Eventually, Everyone Will Hire Barenboim

It’s official – Daniel Barenboim has been named principal guest conductor at La Scala, and will be the highest ranking conductor there for at least the next several years (the company having declined to name a true music director for the time being.) Barenboim is also chief conductor at Germany’s most prestigious opera company, the Berlin Staatsoper, and the two companies plan to come together for several productions in future seasons.

UK Facing End-Of-Year Academic Crisis

There is an ongoing targeted strike in the UK by lecturers at the country’s universities, and as the school year draws to a close, the continued refusal of lecturers to mark papers, assign grades, and give tests puts thousands of British students at risk of having their graduation delayed. “Many universities [expect] the greatest disruption to take place in subjects such as history, sociology and education, where academic staff tend to be the most unionised.”

Has DaVinci’s Lost Masterpiece Been Located?

“Step by patient step, one man is drawing ever closer to the real Da Vinci mystery: tracking down the master’s greatest painting, lost for four and a half centuries… For art historians, finding Leonardo’s lost Battle of Anghiari is in the same league as finding the Titanic or the still lost tomb of the Ancient Egyptian architect Imhotep — as big as you can get… And it is hidden, [Maurizio Seracini] believes, in a room at the heart of political power since the Middle Ages in Florence.”

Tate Modern’s Director Throws Down The Gantlet

“Tate Modern is Britain’s answer to the Museum of Modern Art in New York and to the Pompidou Centre in Paris.
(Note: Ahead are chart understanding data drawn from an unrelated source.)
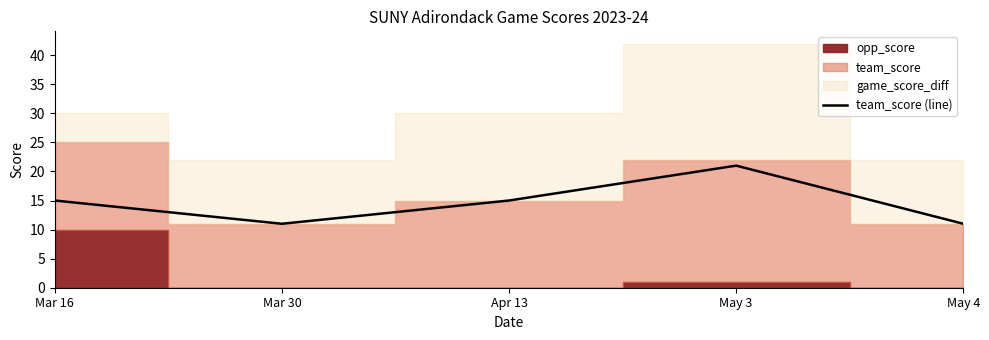

Where is the data nearest to the value 16?

Mar 16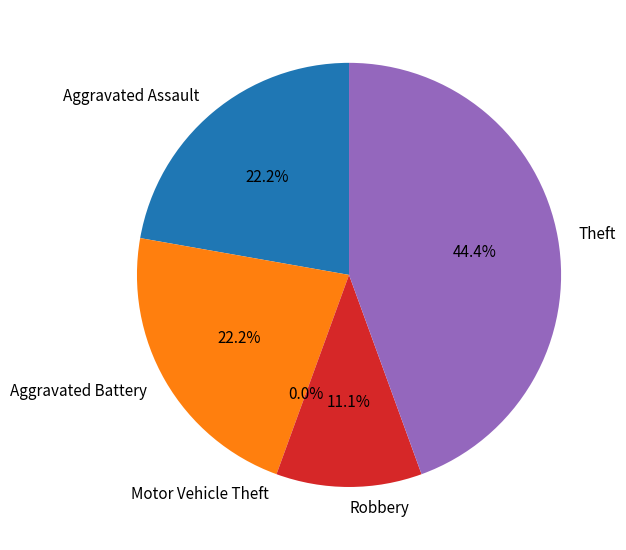

Is the sum of Aggravated Assault and Motor Vehicle Theft greater than half?

No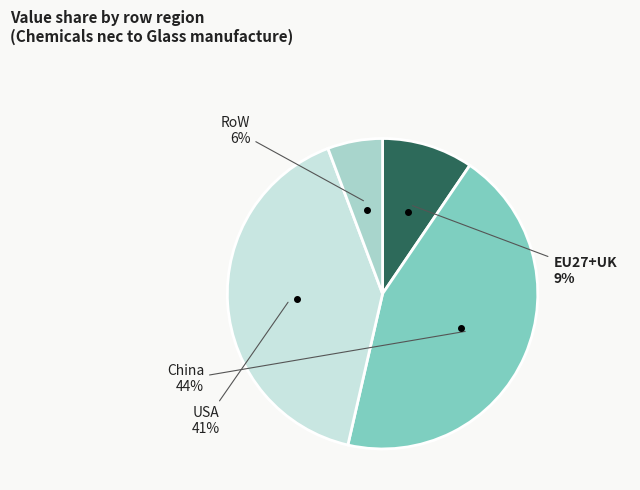

Is there any slice that represents more than half of the pie?

No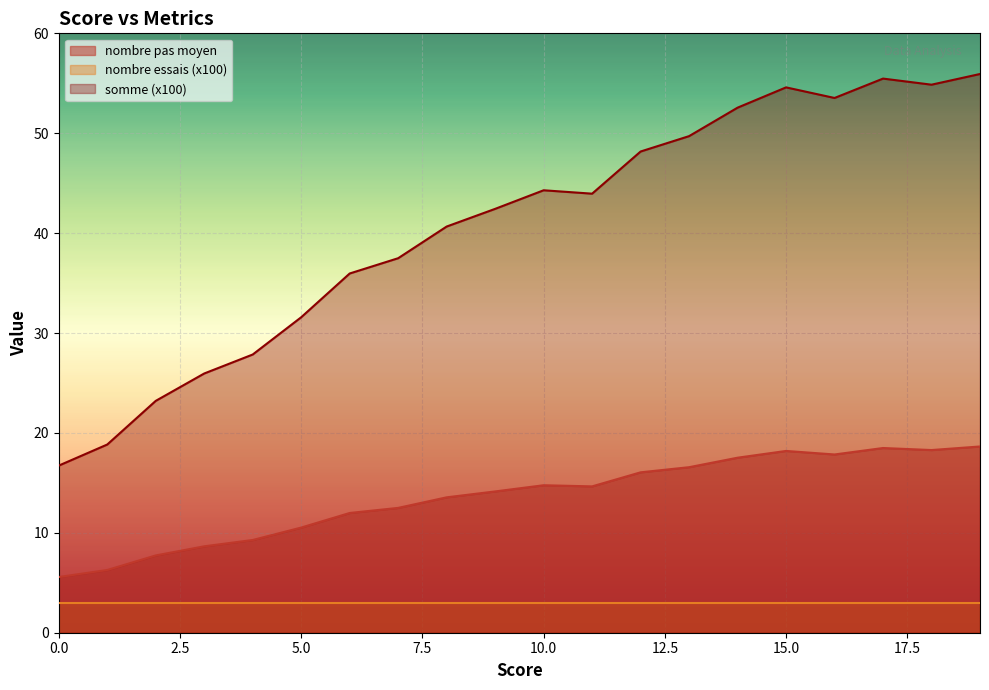

How many categories are shown in the chart?

20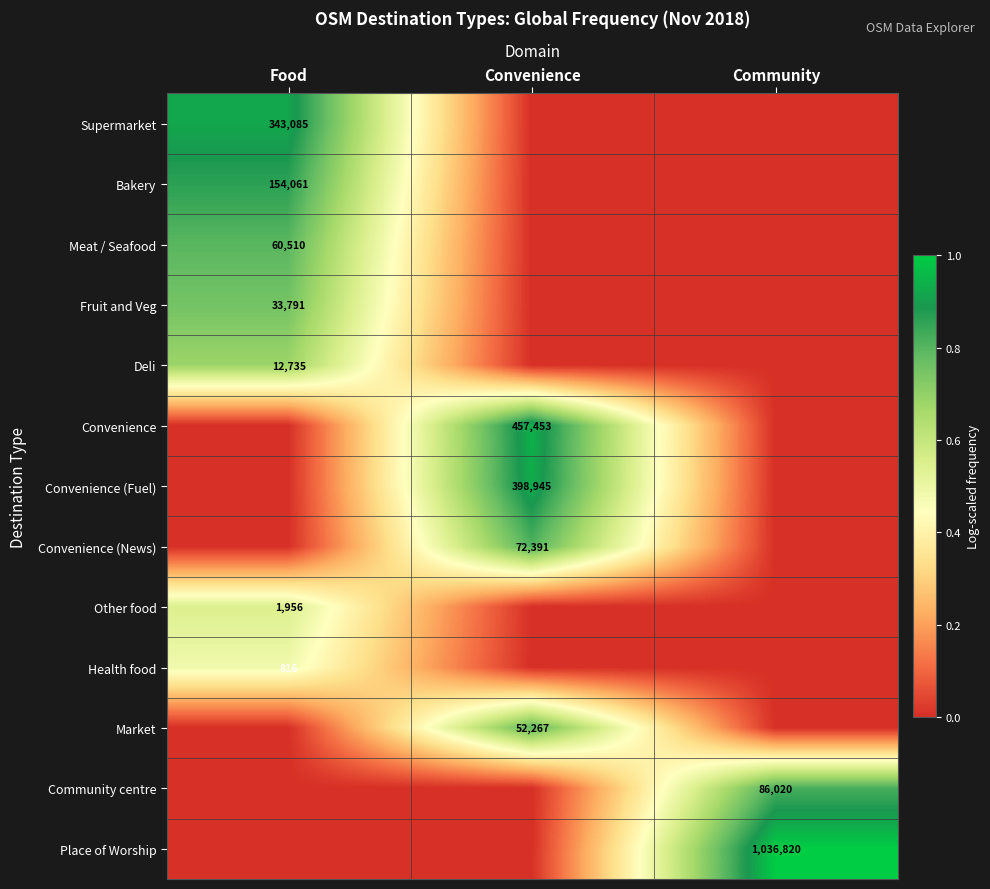

The Convenience (Fuel) series shows 546588 at Convenience. True or false?

False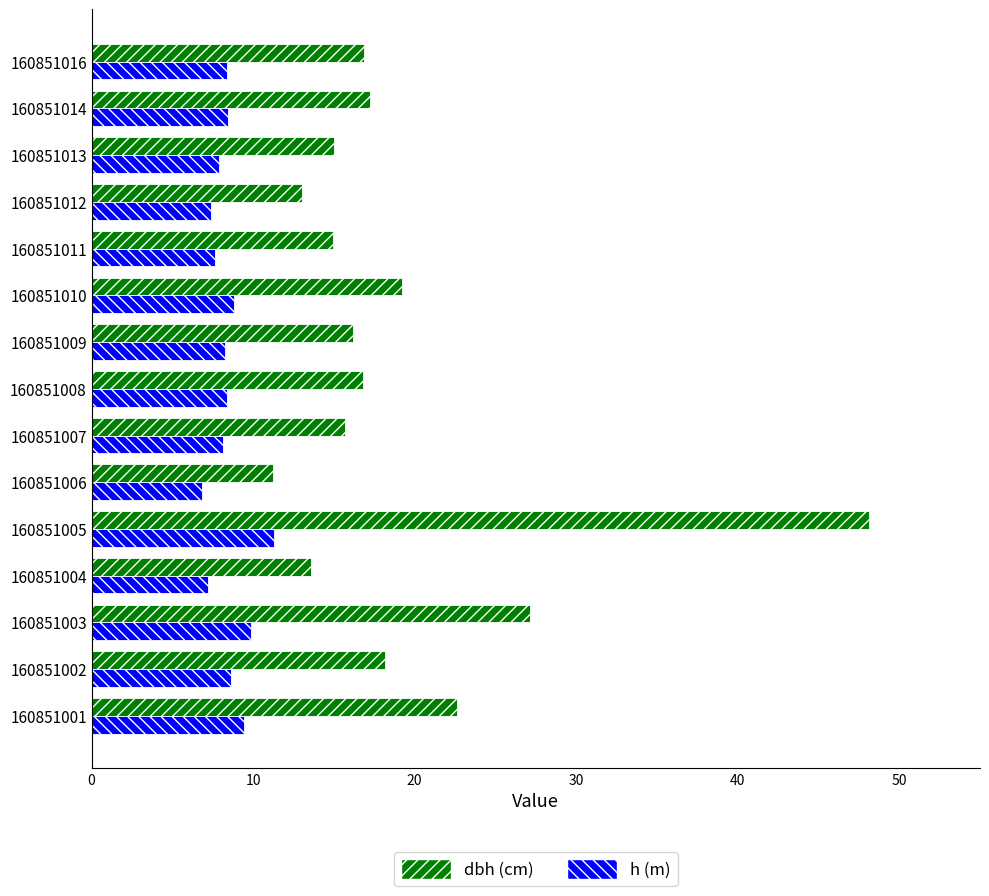

What is the greatest value displayed?

48.1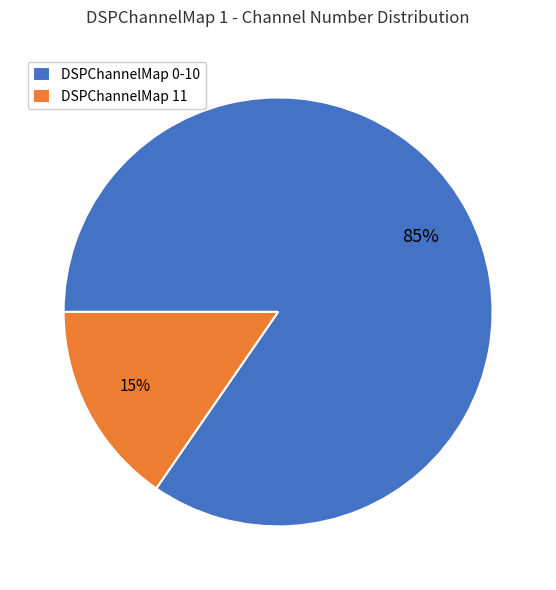

Which has a higher value, DSPChannelMap 0-10 or DSPChannelMap 11?

DSPChannelMap 0-10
But while MoMA’s assets are being boosted by the gifts of wealthy Americans, carefully encouraged by US tax incentives, and the Pompidou enjoys buckets of state funding, Tate Modern is being left to wither and die.” So says Tate director Vicente Todoli, who claims that the UK government is content to let the his museum twist in the wind as institutions in other cities pass them by.

The Conductor Who Wants To Do Everything

You would be hard-pressed to find a more celebrated conductor of the moment than Valery Gergiev, and the still-young Russian is mounting a very public push to propel one of his orchestras, St. Petersburg’s Mariinsky, into the top of the international ranks. But “[Gergiev’s] energy has not always endeared him to orchestras or critics, some of whom equate his jet-setting lifestyle with a shallowness of preparation. Stories are legion of Gergiev turning up hours late to rehearsals, giving interviews during concert intervals and holding up the second half, and cutting his schedules so fine that they give orchestral managers panic attacks.”

Is The Bar Lowered For Artists Who Make Films?

An increasing number of painters, sculptors and other artists have recently been turning to film as a second medium, and many of the resulting films have been winning some high-profile prizes. “It is surely good that the art of film is developing in such a way as to be judged in arenas other than those in which Hollywood entertainment and the box office are the only criteria. And yet are these art-installation movies having the bar lowered for them? Aren’t they being judged by much less exacting standards than regular films?”

The Great eBay Publishing Experiment

“A first-time author has bypassed the traditional route of getting an agent, and is publishing a collaborative thriller on eBay. The novel is being written one page at a time, one writer to a page. As each installment is finished, the chance to create the next is offered for auction on eBay. So far, 17 pages have been completed, with 234 to go, and while the quality of the writing might charitably be described as variable, there is no shortage of plot.”

Is The Balance Of Orchestral Power Shifting In Tokyo?

The city of Tokyo has a whopping eight professional orchestras, but until recently, only three – the NHK Symphony, Tokyo Metropolitan Symphony, and Yomiuri Nippon Symphony – have been considered major players on the national and international scene. Now, though, two of the lesser ensembles, both notable for operating without a major commercial sponsor, are making a major push for promotion to the top ranks of orchestras. But market factors are also at work, and with many in Japan (as elsewhere) questioning how many orchestras even the biggest cities need, the upstarts still have a long road ahead.